Nigeria : Shell empoisonne et assassine13/12/20172017Journal/medias/journalnumero/images/2017/12/2576.jpg.445x577_q85_box-0%2C104%2C1383%2C1896_crop_detail.jpg

Dans le monde

Nigeria : Shell empoisonne et assassine

Amnesty international a souligné et appuyé le combat judiciaire d’Esther Kiobel, veuve de Barinem Kiobel, un opposant nigérian exécuté le 10 novembre 1995 avec huit autres militants, dont le plus connu était Ken Saro-Wiwa. Elle poursuit en justice la multinationale pétrolière Shell, qu’elle accuse de complicité active avec l’armée nigériane dans l’exécution de son mari.
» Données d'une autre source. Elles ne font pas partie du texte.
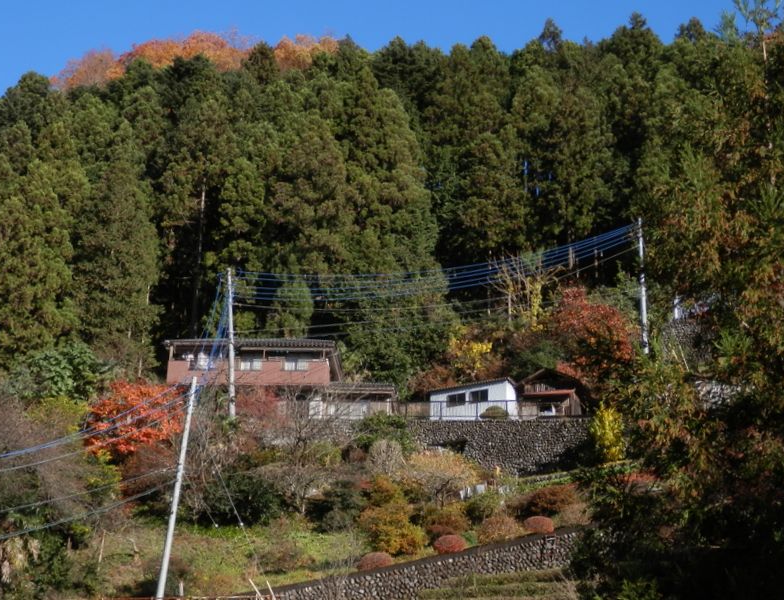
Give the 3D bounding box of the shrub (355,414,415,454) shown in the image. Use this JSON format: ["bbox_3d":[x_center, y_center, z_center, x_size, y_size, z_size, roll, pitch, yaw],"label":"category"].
[{"bbox_3d":[-0.397,7.219,66.000,3.170,2.330,2.540,0,-15,0],"label":"shrub"}]

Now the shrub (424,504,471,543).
[{"bbox_3d":[2.817,11.499,64.500,2.450,2.050,2.200,0,-10,0],"label":"shrub"}]

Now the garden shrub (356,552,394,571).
[{"bbox_3d":[-0.674,10.705,51.000,1.550,0.770,1.550,0,-15,0],"label":"garden shrub"}]

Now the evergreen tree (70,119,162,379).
[{"bbox_3d":[-21.491,-4.003,97.000,6.900,20.000,6.600,0,-10,0],"label":"evergreen tree"}]

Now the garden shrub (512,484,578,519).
[{"bbox_3d":[8.487,11.141,69.000,3.600,1.850,2.800,0,-10,0],"label":"garden shrub"}]

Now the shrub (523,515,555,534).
[{"bbox_3d":[6.574,10.074,56.000,1.440,0.900,1.440,0,-15,0],"label":"shrub"}]

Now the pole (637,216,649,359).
[{"bbox_3d":[18.101,-0.901,90.000,0.320,10.200,0.320,0,-10,0],"label":"pole"}]

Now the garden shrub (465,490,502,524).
[{"bbox_3d":[4.252,9.683,58.000,1.770,1.660,1.770,0,-15,0],"label":"garden shrub"}]

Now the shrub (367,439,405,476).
[{"bbox_3d":[-0.328,7.999,63.000,1.920,2.010,1.920,0,-15,0],"label":"shrub"}]

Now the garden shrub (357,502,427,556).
[{"bbox_3d":[-0.025,11.493,62.500,3.450,2.700,3.000,0,-10,0],"label":"garden shrub"}]

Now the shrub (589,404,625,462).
[{"bbox_3d":[11.172,6.953,65.000,1.880,3.020,1.780,0,-15,0],"label":"shrub"}]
Saro-Wiwa et Kiobel étaient militants du Mosop, le Mouvement pour la survie du peuple ogoni. Celui-ci est une des ethnies du delta du Niger, région du sud du Nigeria souillée depuis les années 1960 par les grandes compagnies pétrolières, qui y extraient un maximum de pétrole à très bas coût. D’après Le Monde, entre 1970 et 2000, le delta du Niger a subi plus de 7 000 fuites d’oléoducs. Une enquête récente, réalisée par des scientifiques suisses, conclut que ces fuites causent aujourd’hui la mort de 16 000 nourrissons par an, sur une population de six millions de personnes.

Créé en 1990, le Mosop exigeait que Shell, seul exploitant présent en pays ogoni, utilise une fraction de ses énormes profits pour réparer les dégâts dont il est responsable. Il a organisé avec succès plusieurs blocus des installations de Shell. Le mouvement menaçant Shell et la dictature nigériane, en août 1993 le Mosop fut interdit. L’armée nigériane réprima les Ogonis, tuant, violant, rasant des villages. Les neuf dirigeants du Mosop furent arrêtés, inculpés, condamnés à mort par un tribunal militaire après dix mois d’une parodie de procès, puis pendus.

Depuis, Esther Kiobel accuse Shell de complicité pour les actes de torture et meurtres commis contre le peuple ogoni. Elle démontre que Shell a mis ses propriétés à disposition de l’armée nigériane, a fourni des moyens de transport aux militaires, les a approvisionnés et leur a versé des allocations. Après avoir saisi en vain les tribunaux nigérians, elle a saisi la justice fédérale américaine en 2002. En 2013, au bout de onze années de lutte judiciaire, la Cour suprême américaine a définitivement rejeté sa plainte. En juin dernier, elle a, avec quatre autres veuves, déposé une nouvelle plainte à La Haye, aux Pays-Bas, où est le siège international de Shell.

En lui opposant depuis toujours une fin de non-recevoir, la justice joue son rôle : protéger les intérêts d’une multinationale au chiffre d’affaires de 460 milliards de dollars. Mais le combat d’Esther Kiobel fait connaître les pratiques d’une des plus riches entreprises mondiales, qui non seulement empoisonne la population et l’environnement du delta du Niger, mais utilise des moyens d’État pour faire assassiner ceux qui la dénoncent.